> **Source text**:
····················

ABOUT: It would be a travesty if India's economic growth were to be a prisoner of an antiquated tax regime, multiple and over-lapping tax structures and corrupt compliance officials. Can the economic interests of the Centre, the states and local bodies ever align to agree on a simple, transparent and a just taxation formula? Or, will that remain a Utopian thought? Former Union Finance Minister Yashwant Sinha puts together his thoughts on how India must handle its tax reforms challenge.
Man created the State to govern society. The State levied taxes to run the government. Over a period of time, taxation was used to achieve other socio-economic and political objectives. The nature of taxation changed and it became more and more complex. Now we are struggling to make it simpler. Collecting taxes is also always a struggle because most people are reluctant to pay taxes or come within the tax net. Tax avoidance and tax evasion pose a continuous challenge for any tax administration.
Since there are many kinds of taxes in India - levied by the government, the state governments and the local bodies - taxation reform has been a continuous exercise. Starting with the Taxation Enquiry Commission in the early 50s to the Subramanian committee on Goods and Services Tax (GST) of 2015, the shelf is full of learned reports on what should be done to reform taxation in India. They have also reflected from time to time the social philosophy of the government of the day. During the socialistic era, we believed that the State should collect high taxes from the rich in order to spend it on the welfare of the poor. With liberalisation came moderation in taxes and a great deal of simplification, but the philosophy of taxation has not yet been clearly defined and there is no national consensus on this issue. As a result, every finance minister has used the annual Budget to make changes in the tax system according to his whims and fancies. This has made taxation in India extremely complex.

····················

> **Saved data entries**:

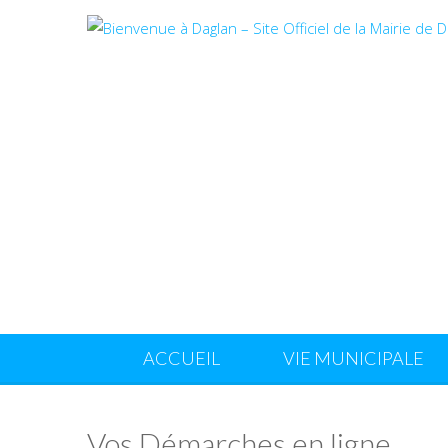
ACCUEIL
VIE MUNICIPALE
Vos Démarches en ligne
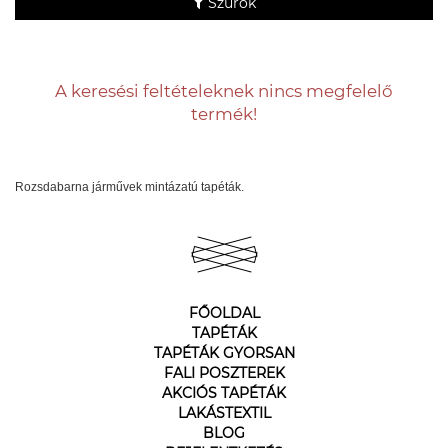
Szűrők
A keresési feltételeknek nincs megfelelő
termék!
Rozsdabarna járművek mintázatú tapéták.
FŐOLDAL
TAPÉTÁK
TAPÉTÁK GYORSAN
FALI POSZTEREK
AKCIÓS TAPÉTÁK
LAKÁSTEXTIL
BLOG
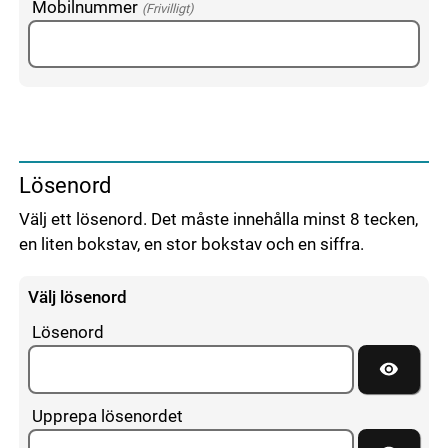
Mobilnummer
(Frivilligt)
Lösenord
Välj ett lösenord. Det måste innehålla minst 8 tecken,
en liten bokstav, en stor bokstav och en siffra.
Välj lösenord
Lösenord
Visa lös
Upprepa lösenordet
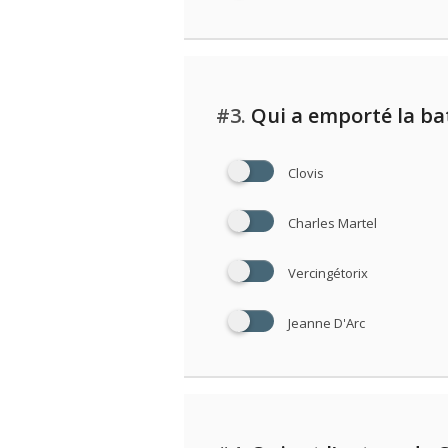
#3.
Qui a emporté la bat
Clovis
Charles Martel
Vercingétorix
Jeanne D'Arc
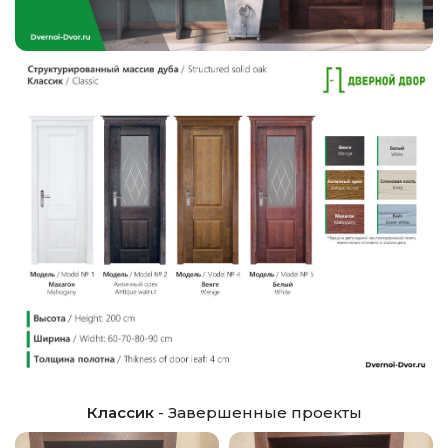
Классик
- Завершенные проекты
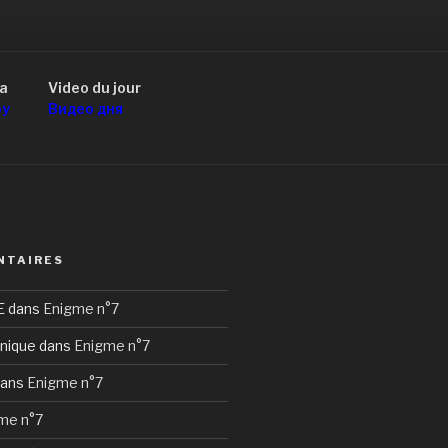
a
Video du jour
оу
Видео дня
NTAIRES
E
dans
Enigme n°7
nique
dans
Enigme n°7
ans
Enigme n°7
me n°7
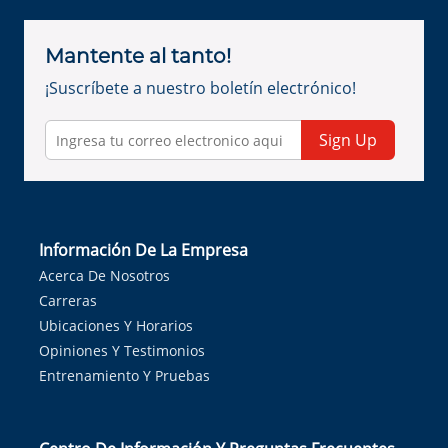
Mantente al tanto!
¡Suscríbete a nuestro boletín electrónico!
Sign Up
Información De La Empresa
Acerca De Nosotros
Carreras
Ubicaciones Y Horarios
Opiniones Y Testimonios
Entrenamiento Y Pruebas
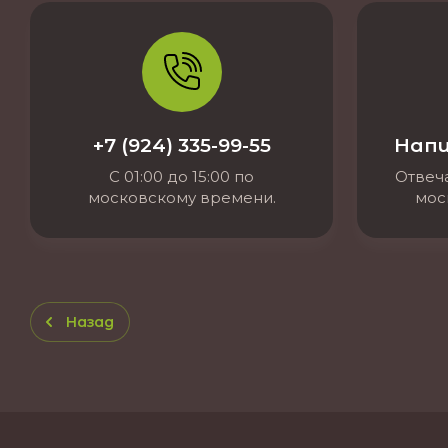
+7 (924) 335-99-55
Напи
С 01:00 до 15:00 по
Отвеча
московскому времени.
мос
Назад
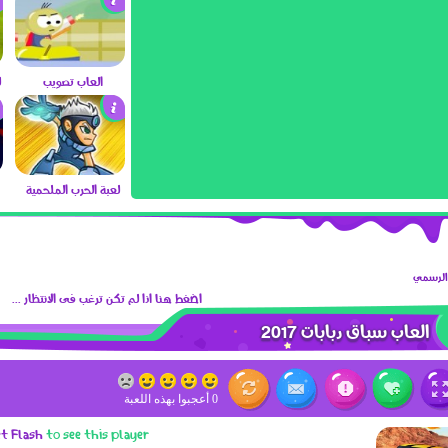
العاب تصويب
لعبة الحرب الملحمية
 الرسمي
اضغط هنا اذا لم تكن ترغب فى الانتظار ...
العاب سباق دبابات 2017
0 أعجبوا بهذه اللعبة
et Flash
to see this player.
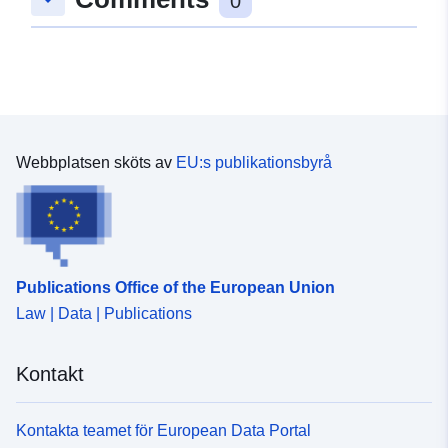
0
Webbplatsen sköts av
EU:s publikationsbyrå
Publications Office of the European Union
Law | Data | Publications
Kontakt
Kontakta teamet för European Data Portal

····················

> **Your instructions**:
List the bodies that, according to the essay on tax reform, levy the many kinds of taxes in India.

> **Answer area**:
The government, the state governments, and the local bodies.